— Сколько вы мне дадите?
И так как он не понял, она продолжала:
— Надеюсь, еще не успели налакаться? И то верно, сейчас еще не время! Да не пяльте на меня глаза, не воображайте, что вам удастся меня запугать, да и вашей дочки, как там она ни пыжится, я тоже не боюсь. Меня голыми руками не возьмешь! Подумайте только, сажусь в поезд, еду к себе домой отдохнуть. Живу у родственников, и что же происходит: являются жандармы и уводят меня, словно воровку какую-нибудь, не сказав, в чем дело! А в суде меня целый час продержали в коридоре, даже поесть не успела! А все по милости вашей шлюхи-дочери. Будьте уверены, я им все выложила…
Даже независимо от смысла слов, хотя Лурса в них почти не вслушивался, его поразило само неистовство этой скороговорки, где звучали злоба и презрение той, которую до сегодняшнего дня он видел только в черном платье и белом фартучке.
— Я знаю, как на это смотрят в деревне, там ни за что не поверят, что жандармы могут зазря человека забрать! Если начнут справки наводить, всегда найдутся соседи, которые захотят мне напакостить. Вы люди богатые и можете заплатить, хоть живете как свиньи какие-нибудь…
«Как свиньи»… Это слово поразило его… Он огляделся вокруг, будто впервые увидел свое запущенное жилье.
— Сколько же вы мне дадите?
— А что вы сказали следователю?
— Не беспокойтесь, все как есть сказала! О том, что здесь творилось. Да ведь если кому рассказать, ни один разумный человек не поверил бы, пока не случилась эта история… Поначалу я даже подумала, уж не чокнутые ли вы оба… Вернее, все трое, потому что ведьма Фина вам тоже под стать… Вот уж карга, прости господи! Но это не мое дело… А вот насчет пирушек наверху с молодыми людьми, которым спать бы тихонько у себя дома…
Может быть, лучше заставить ее замолчать? Конечно! Но к чему? Любопытно послушать! Лурса с интересом смотрел на нее, стараясь понять, откуда такое неистовство.

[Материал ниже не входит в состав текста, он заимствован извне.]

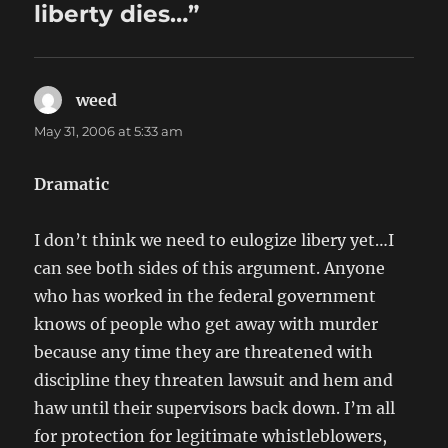
liberty dies…”
weed
says:
May 31, 2006 at 5:33 am
Dramatic
I don’t think we need to eulogize libery yet…I
can see both sides of this argument. Anyone
who has worked in the federal government
knows of people who get away with murder
because any time they are threatened with
discipline they threaten lawsuit and hem and
haw until their supervisors back down. I’m all
for protection for legitimate whistleblowers,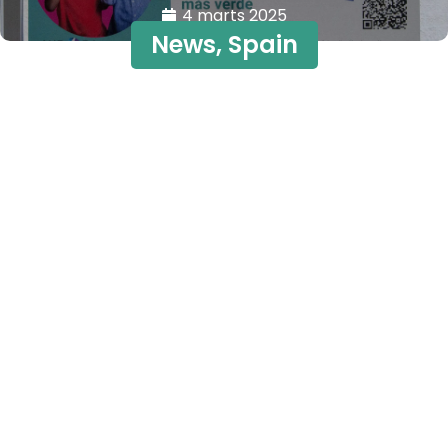
4 marts 2025
News
,
Spain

— И еще святош разыгрывают! И еще сахар и масло на кухне проверяют. И еще если кофе чуть не такой горячий, выговоры дают! А водку глушат почище любого мужика! Из подвала бутылками тащат! Заведут патефон и пляшут до четырех утра!
Значит, был и патефон! И танцы!
— А потом мне же за ними прибирай!.. Хорошо еще, если не наблюют на пол! Хорошо еще, если в постели не валяется какой-нибудь проходимец, который, видите ли, не смог до дома добраться!.. Веселенькие дела, ничего не скажешь! А с прислугой обращаются как…
Лурса вскинул голову. Ему почудился слабый шорох. В тускло освещенном коридоре позади Анжель он заметил фигуру дочери, которая вышла из своей спальни и, неподвижно стоя, слушала.
Он молчал. Анжель все больше распалялась.
— Если желаете знать, что я говорила ему, следователю то есть, — хоть он под конец и пытался мне рот заткнуть, — так я, не стыдясь, повторю: так вот, я сказала, что всех их пора в тюрьму упрятать, и вашу дочку заодно. Одна беда — есть люди, которых не смеют тронуть… Спросите-ка у вашей красотки, что это они таскали в свертках… А еще лучше возьмите-ка у нее ключ от чердака, если только она его найдет… А насчет того, кого они укокошили, может, они и правильно сделали, потому что он ничуть не лучше их. Ну, наслушались? Хватит, может?.. Чего вы на меня так уставились?.. Раз вы мне причинили такой ущерб да я еще сколько времени зря потеряла, вы должны дать мне тысячу франков…
Николь по-прежнему стояла неподвижно, и отец подумал, вмешается она в разговор или нет.
— А вы заявили следователю, что намерены требовать с меня деньги?
— Я предупредила его, что хочу получить возмещение… По тому, как со мной говорили, я поняла, чем все кончится! «Не болтайте лишнего», «будьте благоразумны», «поскольку следствие еще не закончено»… И пошел, и поехал… Потому что у этих молодых людей папаши богатые да знатные!.. Рано или поздно дело замнут, что ж, тем хуже для того бедняги, который сдуру дал себя укокошить… Ну как?
— Я сейчас дам вам тысячу франков.
И даст не потому, что ее боится. И уж совсем не для того, чтобы заставить ее замолчать. Их беседа стоит тысячи франков.
Он направился в кабинет за деньгами, а заодно выпил стакан вина. Когда он вернулся к Анжель, она снова победоносно уселась на стул.